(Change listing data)
• • •

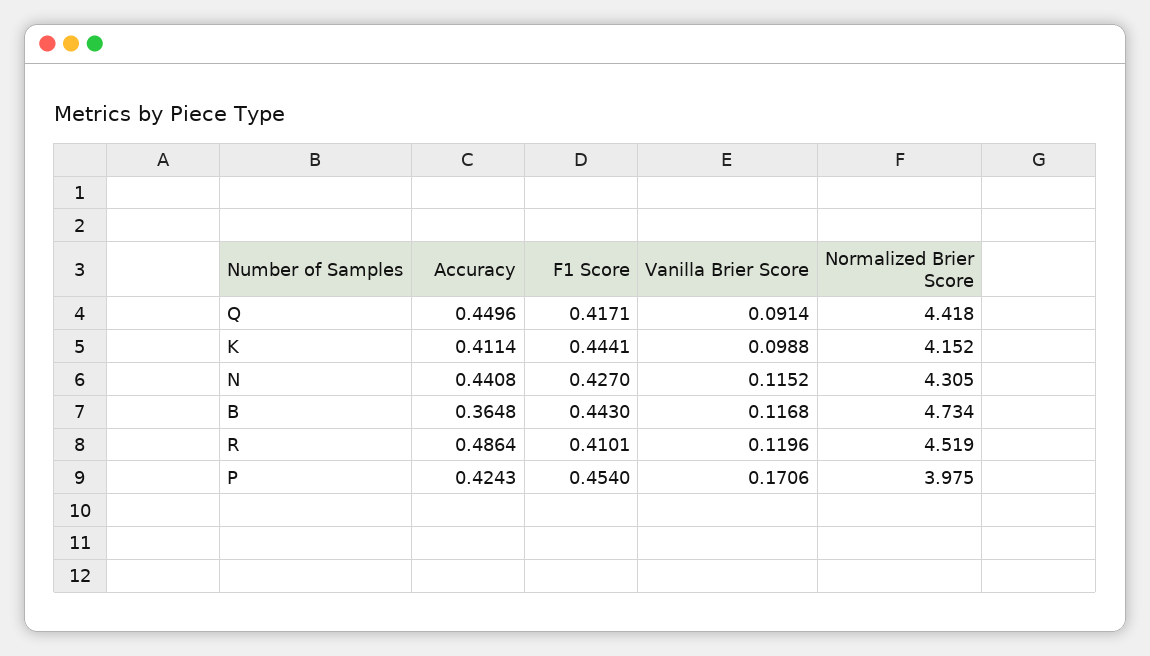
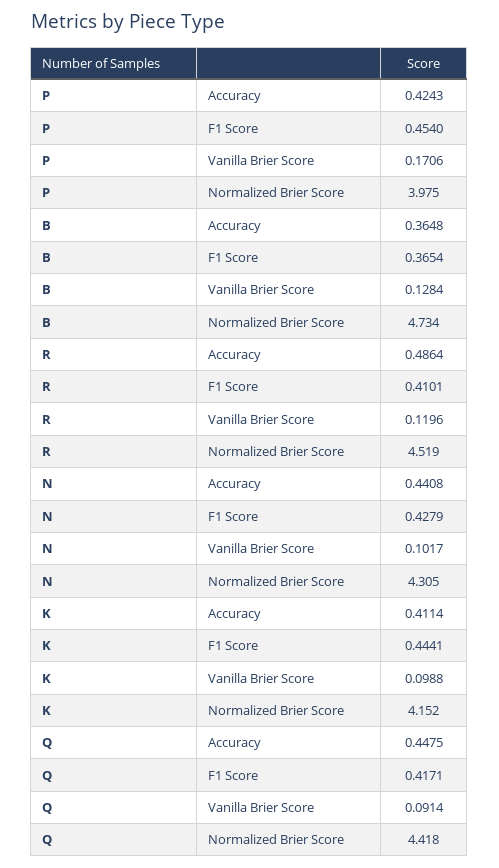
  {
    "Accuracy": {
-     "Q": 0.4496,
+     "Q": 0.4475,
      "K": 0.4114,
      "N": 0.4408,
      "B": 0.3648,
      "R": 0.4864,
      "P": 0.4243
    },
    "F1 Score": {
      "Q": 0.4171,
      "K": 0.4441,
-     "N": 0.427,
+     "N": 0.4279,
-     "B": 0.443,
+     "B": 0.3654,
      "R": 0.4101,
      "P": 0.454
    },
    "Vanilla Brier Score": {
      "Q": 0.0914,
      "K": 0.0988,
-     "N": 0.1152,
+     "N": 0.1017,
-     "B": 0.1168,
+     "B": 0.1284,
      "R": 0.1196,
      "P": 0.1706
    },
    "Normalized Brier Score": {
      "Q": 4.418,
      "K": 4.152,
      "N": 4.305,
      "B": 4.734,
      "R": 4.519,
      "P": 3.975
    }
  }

• • •

About this task: All the lines above must be written out exactly, without a single picture.

Answer section:
  {
    "Accuracy": {
-     "Q": 0.4496,
+     "Q": 0.4475,
      "K": 0.4114,
      "N": 0.4408,
      "B": 0.3648,
      "R": 0.4864,
      "P": 0.4243
    },
    "F1 Score": {
      "Q": 0.4171,
      "K": 0.4441,
-     "N": 0.427,
+     "N": 0.4279,
-     "B": 0.443,
+     "B": 0.3654,
      "R": 0.4101,
      "P": 0.454
    },
    "Vanilla Brier Score": {
      "Q": 0.0914,
      "K": 0.0988,
-     "N": 0.1152,
+     "N": 0.1017,
-     "B": 0.1168,
+     "B": 0.1284,
      "R": 0.1196,
      "P": 0.1706
    },
    "Normalized Brier Score": {
      "Q": 4.418,
      "K": 4.152,
      "N": 4.305,
      "B": 4.734,
      "R": 4.519,
      "P": 3.975
    }
  }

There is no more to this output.